-- RECORDS SHOWN follows --

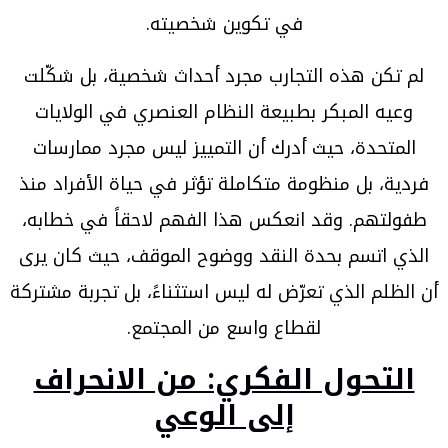
في تكوين شخصيته.
لم تكن هذه التجارب مجرد أحداث شخصية، بل شكّلت
وعيه المبكر بطبيعة النظام العنصري في الولايات
المتحدة، حيث أدرك أن التمييز ليس مجرد ممارسات
فردية، بل منظومة متكاملة تؤثر في حياة الأفراد منذ
طفولتهم. وقد انعكس هذا الفهم لاحقاً في خطابه،
الذي اتسم بحدة النقد ووضوح الموقف، حيث كان يرى
أن الظلم الذي تعرّض له ليس استثناءً، بل تجربة مشتركة
لقطاع واسع من المجتمع.
التحول الفكري: من الانحراف
إلى الوعي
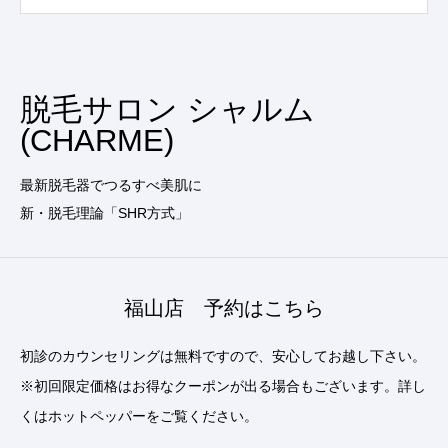
脱毛サロン シャルム
(CHARME)
最新脱毛器でつるすべ美肌に
新・脱毛理論「SHR方式」
福山店 予約はこちら
初診のカウンセリングは無料ですので、安心してお越し下さい。
※初回限定価格はお得なクーポンが出る場合もございます。詳し
くはホットペッパーをご覧ください。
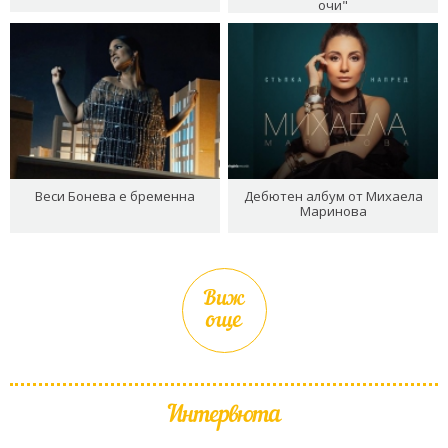
очи"
Веси Бонева е бременна
Дебютен албум от Михаела
Маринова
Виж
още
Интервюта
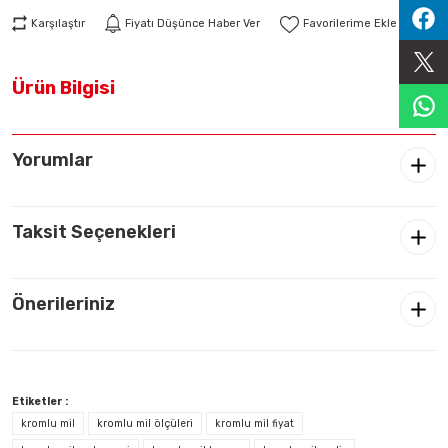
Sıralama Valfleri
Karşılaştır
Fiyatı Düşünce Haber Ver
Kontrol Valfi
Ürün Bilgisi
Yorumlar
Taksit Seçenekleri
Önerileriniz
Etiketler :
kromlu mil
kromlu mil ölçüleri
kromlu mil fiyat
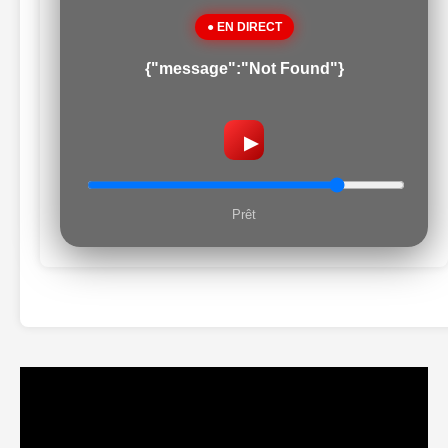
● EN DIRECT
{"message":"Not Found"}
▶
Prêt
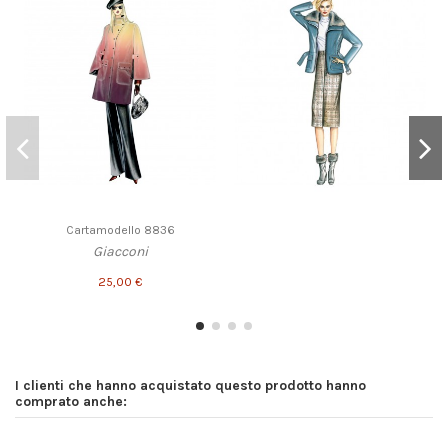
Cartamodello 8836
Giacconi
25,00 €
I clienti che hanno acquistato questo prodotto hanno
comprato anche:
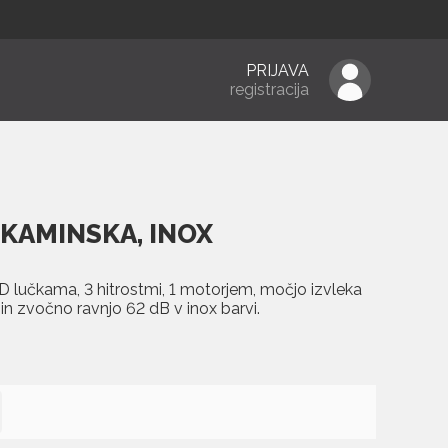
PRIJAVA
registracija
 KAMINSKA, INOX
 lučkama, 3 hitrostmi, 1 motorjem, močjo izvleka
 in zvočno ravnjo 62 dB v inox barvi.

-- RECORDS SHOWN concluded --

▶ _EXERCISE PROMPT_
Copy each line of the data that includes the word "مجرد".

▶ _EXERCISE RESPONSE_
لم تكن هذه التجارب مجرد أحداث شخصية، بل شكّلت
المتحدة، حيث أدرك أن التمييز ليس مجرد ممارسات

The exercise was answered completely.